**Excerpted records:**
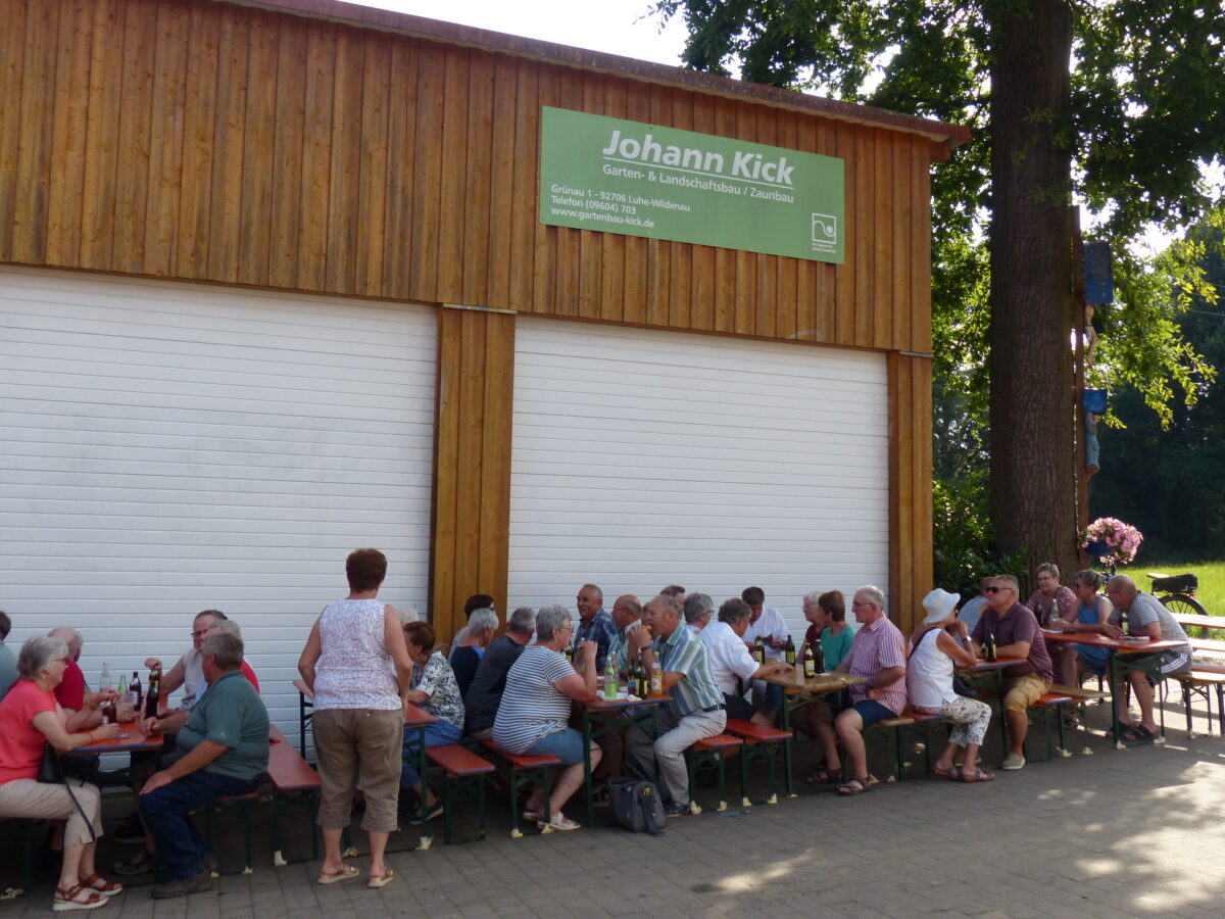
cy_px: 460
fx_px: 1203
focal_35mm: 34
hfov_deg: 54.0
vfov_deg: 41.8
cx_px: 612
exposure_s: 1/400
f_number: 4
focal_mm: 6
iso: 100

**What to work on:** The lines to output run from the one containing "hfov_deg: 54.0" through the last line of the records above; repeat them exactly and nothing more.

**Completed exercise:**
hfov_deg: 54.0
vfov_deg: 41.8
cx_px: 612
exposure_s: 1/400
f_number: 4
focal_mm: 6
iso: 100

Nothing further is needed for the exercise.